Alugar um imóvel requer um planejamento rigoroso para que você não seja surpreendido com cobranças ou despesas com as quais não contava. As dicas de controle financeiro devem orientar no sentido de que você saiba exatamente o que vai gastar.

Por isso, montar uma planilha e mapear todos os gastos relativos à moradia é fundamental para evitar surpresas desagradáveis em seu orçamento.

Para ajudá-lo nesta tarefa, preparamos 6 dicas de controle financeiro. Assim, na hora de alugar um imóvel, você estará organizado para lidar com as despesas da casa. Vamos conhecê-las?

1. Escolha um imóvel que caiba em seu orçamento

Este é o primeiro ponto importante. Antes de começar suas pesquisas, defina um valor que não coloque em risco o seu orçamento.

O valor dos gastos com aluguel, IPTU e condomínio não deve superar 30% da sua renda. Dessa forma, você não compromete seu orçamento e as outras despesas.

O aluguel é o maior dos gastos. Pesquise bem para não dar um passo maior do que o seu bolso permite.

2. Opte por locais que facilitem o dia a dia

Morar bem vai além de estar em uma casa confortável. Localização é determinante, atualmente, para ter qualidade de vida e economia.

Na hora de escolher o imóvel, veja se o local é bem servido de transporte público e vias de acesso. Cheque a distância do trabalho: você vai gastar muito tempo e combustível no deslocamento?

Outro ponto importante é avaliar se a oferta de comércio (supermercado, padaria, farmácia) da região atende aos seus interesses. Do contrário, você tem de levar em conta o deslocamento para outros bairros.
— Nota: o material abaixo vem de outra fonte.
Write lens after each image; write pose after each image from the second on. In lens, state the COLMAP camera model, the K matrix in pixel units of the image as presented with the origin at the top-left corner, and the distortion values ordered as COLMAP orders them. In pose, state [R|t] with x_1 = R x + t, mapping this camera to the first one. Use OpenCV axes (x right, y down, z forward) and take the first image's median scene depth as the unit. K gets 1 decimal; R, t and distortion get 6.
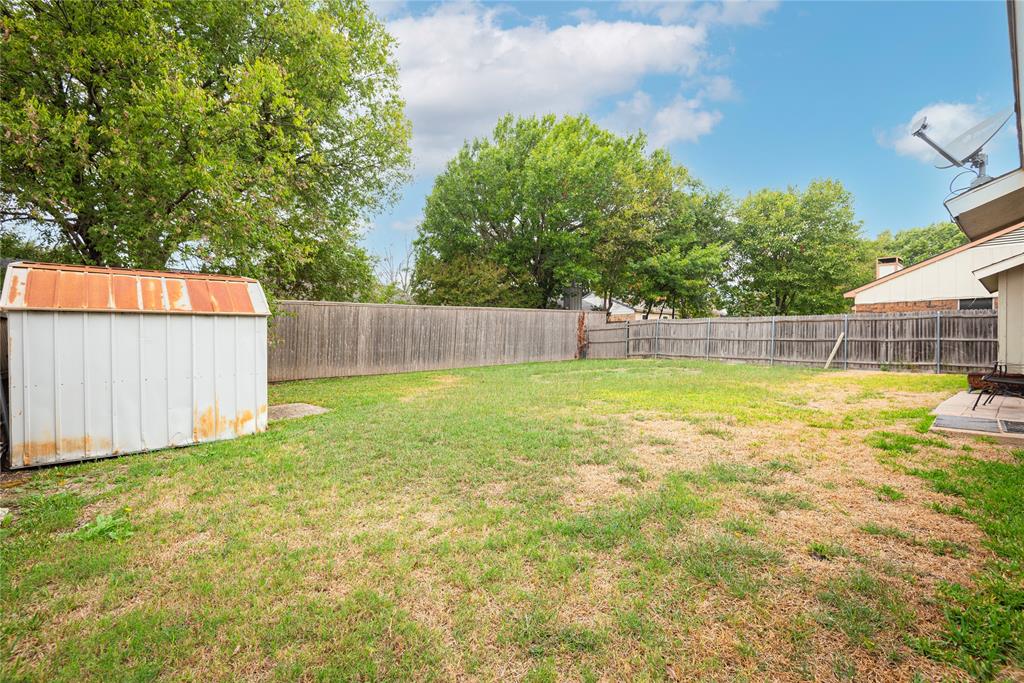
lens RADIAL K [[458.6, 0, 512.0], [0, 458.6, 341.5], [0, 0, 1]] dist [0.029800, -0.018517]
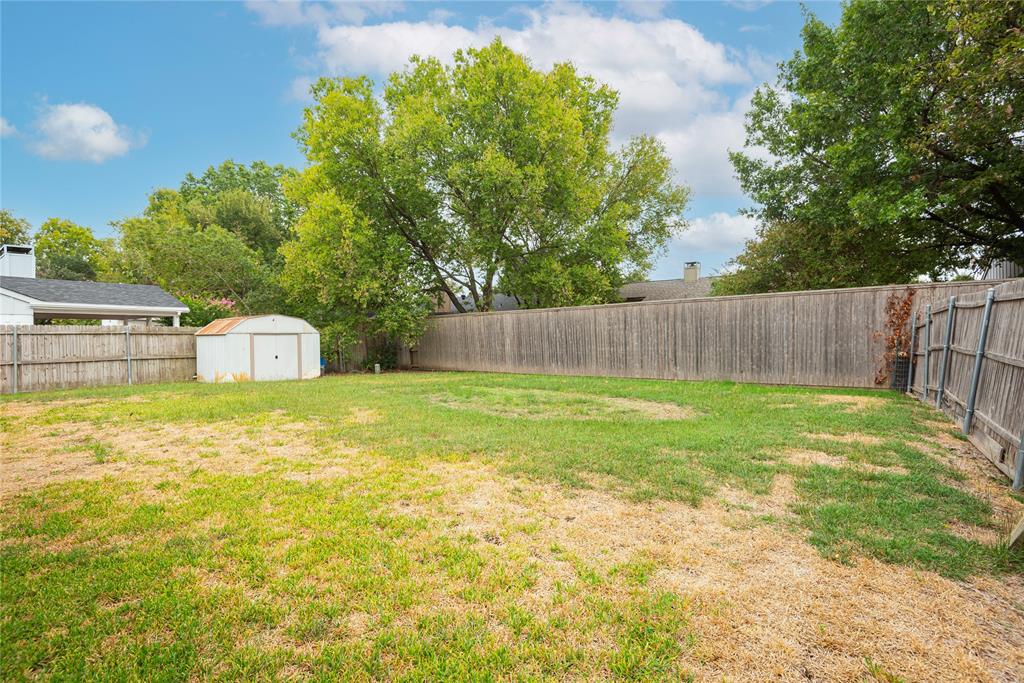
lens RADIAL K [[458.6, 0, 512.0], [0, 458.6, 341.5], [0, 0, 1]] dist [0.029800, -0.018517]
pose [[0.200154, 0.025795, -0.979425, 0.714811], [0.006912, 0.999591, 0.027738, -0.033693], [0.979740, -0.012321, 0.199893, 0.698531]]
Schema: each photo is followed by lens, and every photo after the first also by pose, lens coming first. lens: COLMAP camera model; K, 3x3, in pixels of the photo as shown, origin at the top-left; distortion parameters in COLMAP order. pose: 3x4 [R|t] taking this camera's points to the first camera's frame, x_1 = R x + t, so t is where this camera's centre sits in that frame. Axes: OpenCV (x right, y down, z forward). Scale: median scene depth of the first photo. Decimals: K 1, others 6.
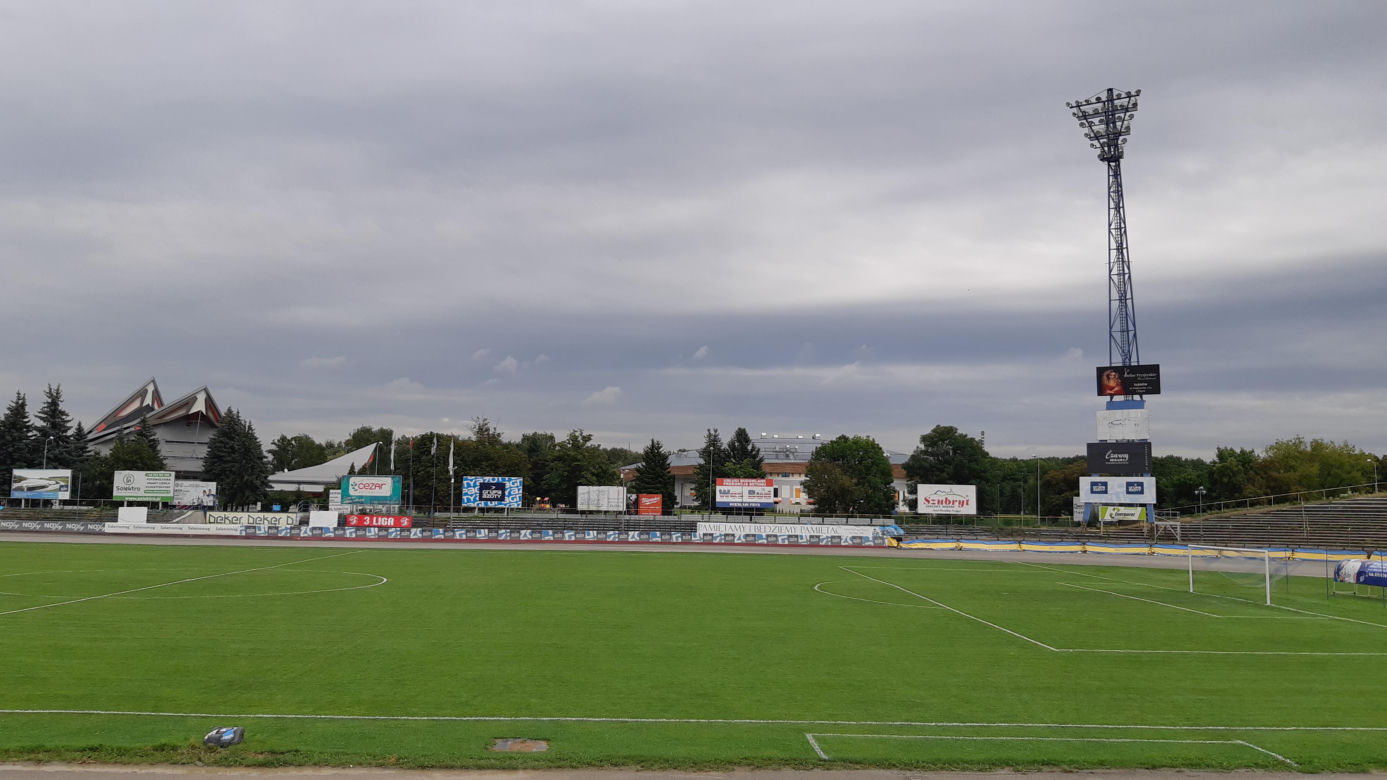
lens RADIAL K [[1077.3, 0, 693.0], [0, 1077.3, 386.8], [0, 0, 1]] dist [0.073285, -0.144928]
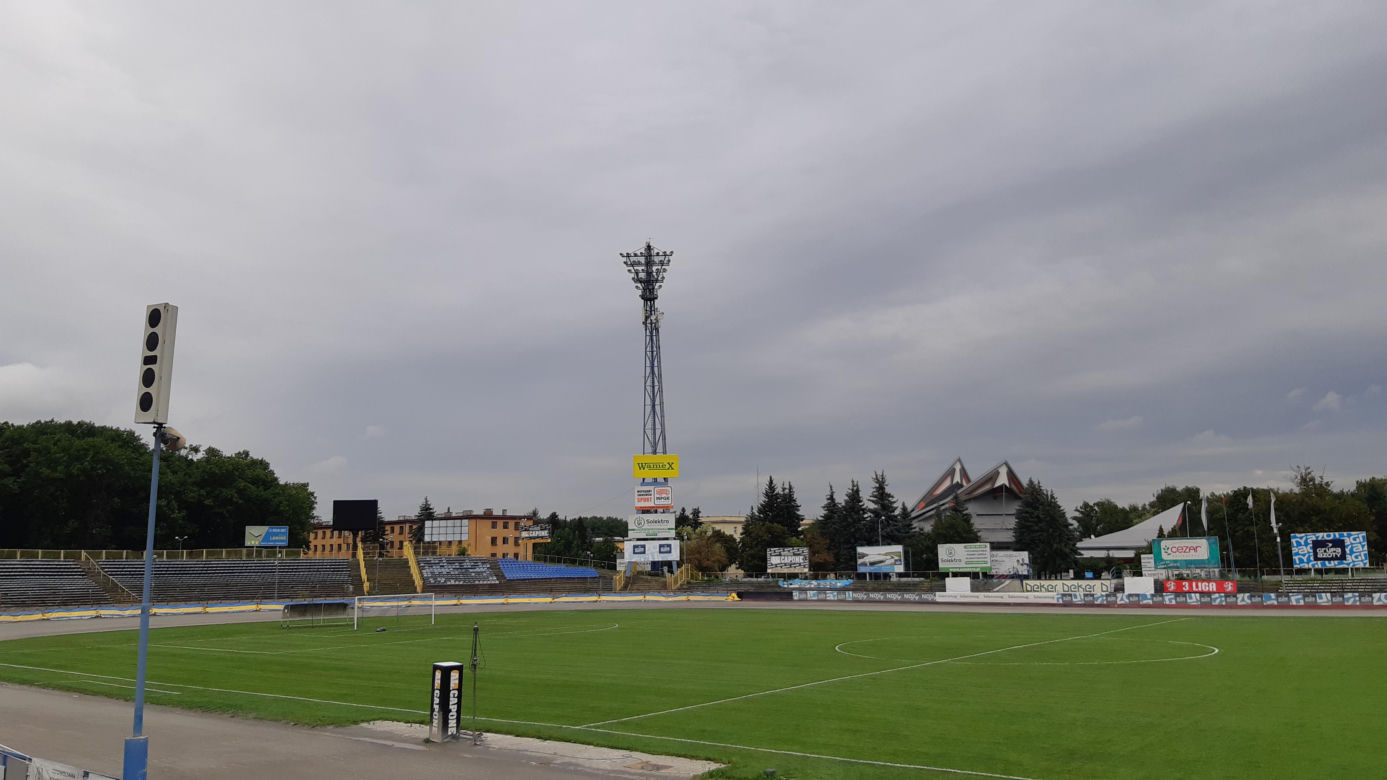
lens RADIAL K [[1094.4, 0, 724.9], [0, 1094.4, 388.5], [0, 0, 1]] dist [0.092981, -0.172859]
pose [[0.768271, -0.136067, -0.625496, 1.258499], [0.101287, 0.990677, -0.091099, 0.030809], [0.632060, 0.006634, 0.774891, 0.046224]]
3. Cheque quais são as despesas iniciais

Na hora de negociar, veja o que você terá de gastar para pegar as chaves. Se você não tiver fiador, vai precisar contratar um seguro-fiança, o que significa uma despesa mensal.

Outra dica importante: o imóvel precisa de ajustes ou pequenos reparos para você entrar? Se sim, eles são reembolsáveis?

Faça uma vistoria própria e fotografe. Fica mais fácil para negociar valores e reembolsos caso o local precise de intervenção.

4. Planeje as despesas

Aqui, você tem de listar despesas fixas e variáveis.

Nas fixas, coloque na sua planilha a água (para quem optar por casa), energia, condomínio (para quem preferir apartamento) e gás. Se o imóvel tiver garagem, confirme se está incluída no aluguel.

Na despesa de condomínio, é comum ser cobrado um fundo de reserva destinado a obras de melhorias. Normalmente, esse valor é descontado do aluguel. Por isso, negocie esse reembolso.

Anualmente, você tem de colocar nas suas despesas o valor do IPTU. Lembre-se de que o pagamento único lhe dá descontos.

Alguns contratos de aluguel incluem um seguro contra incêndio, também anual. Veja se essa taxa será cobrada.

5. Negocie o reajuste anual

A Lei do Inquilinato prevê um reajuste anual, com base no IGP-M ou outro índice acordado. São informações que devem constar do seu contrato.

Na hora de renovar, o índice não pode ultrapassar o IGP-M, ou o aumento será considerado abusivo.

Veja se o índice está de acordo com a inflação e o custo de vida. Você pode propor um valor menor, dependendo da situação.

Lembre-se: esse é um reajuste. Um novo valor de aluguel só pode ser cobrado a cada três anos, a não ser que haja comum acordo entre as partes.

6. Atente às cobranças do condomínio

Para quem mora em edifício, a cobrança de obras é dividida entre inquilino e proprietário.

As obras de benfeitoria do prédio, como ampliação de áreas, são de responsabilidade do locador. Já obras de conservação e manutenção, como despesas com conserto de elevador, ficam a cargo do inquilino.

Preste atenção quando surgirem essas cobranças no seu boleto. Veja qual a forma de reembolso.